Seit Ende 2014 können Menschen aus Serbien, Mazedonien und Bosnien-Herzegowina schneller abgelehnt werden - diese Länder gelten nun als "sichere Herkunftsstaaten", die Behörden gehdavon aus, dass den Menschen in diesen Ländern keine Verfolgung droht. In der Bundesregierung wird derzeit diskutiert, ob auch die Balkanstaaten Albanien und der Kosovo zu "sicheren Herkunftsstaaten"

erklärt werden sollten,

 Die Opposition und Menschenrechtsorganisationen kritisieren jedoch, dass zum Beispiel Roma im Kosovo massiv diskriminiertwürden. Menschen, die vor dem Bürgerkrieg in Syrien geflohen sind, dürfen hingegen meistens in Deutschland bleiben.
Im Jahr 2015 wurden in den Monaten Januar bis April nur drei von mehr als 20.000 Asylanträgen von syrischen Flüchtlingen als unbegründet abgelehnt. In den EU-Ländern lag die Anerkennungsquote für syrische Flüchtlinge im vergangenen Jahr bei durchschnittlich 95 Prozent.

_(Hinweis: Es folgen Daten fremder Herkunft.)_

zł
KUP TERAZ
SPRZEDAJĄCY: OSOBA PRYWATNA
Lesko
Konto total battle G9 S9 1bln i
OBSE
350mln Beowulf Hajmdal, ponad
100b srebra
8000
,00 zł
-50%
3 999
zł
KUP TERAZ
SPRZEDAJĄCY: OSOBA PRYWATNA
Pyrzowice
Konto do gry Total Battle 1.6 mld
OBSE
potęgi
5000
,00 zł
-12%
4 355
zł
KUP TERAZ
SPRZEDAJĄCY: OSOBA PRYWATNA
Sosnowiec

Insgesamt wurde im Jahr 2014 und in den ersten Monaten 2015 rund jeder dritte Asylantrag eines Flüchtlings in Deutschland positiv entschieden - de facto hat aber das BAMF jedem zweiten Asylantrag zugestimmt. Diese Differenz kommt zustande, weil viele Anträge sich anderweitig erledigt haben, etwa, weil die Bundesrepublik sich nicht zuständig sah und den Asylantrag an ein anderes EU-Land überstellt hat oder weil der Flüchtling aus anderen Gründen Recht hat, in Deutschland zu leben, zum Beispiel über den Familiennachzug.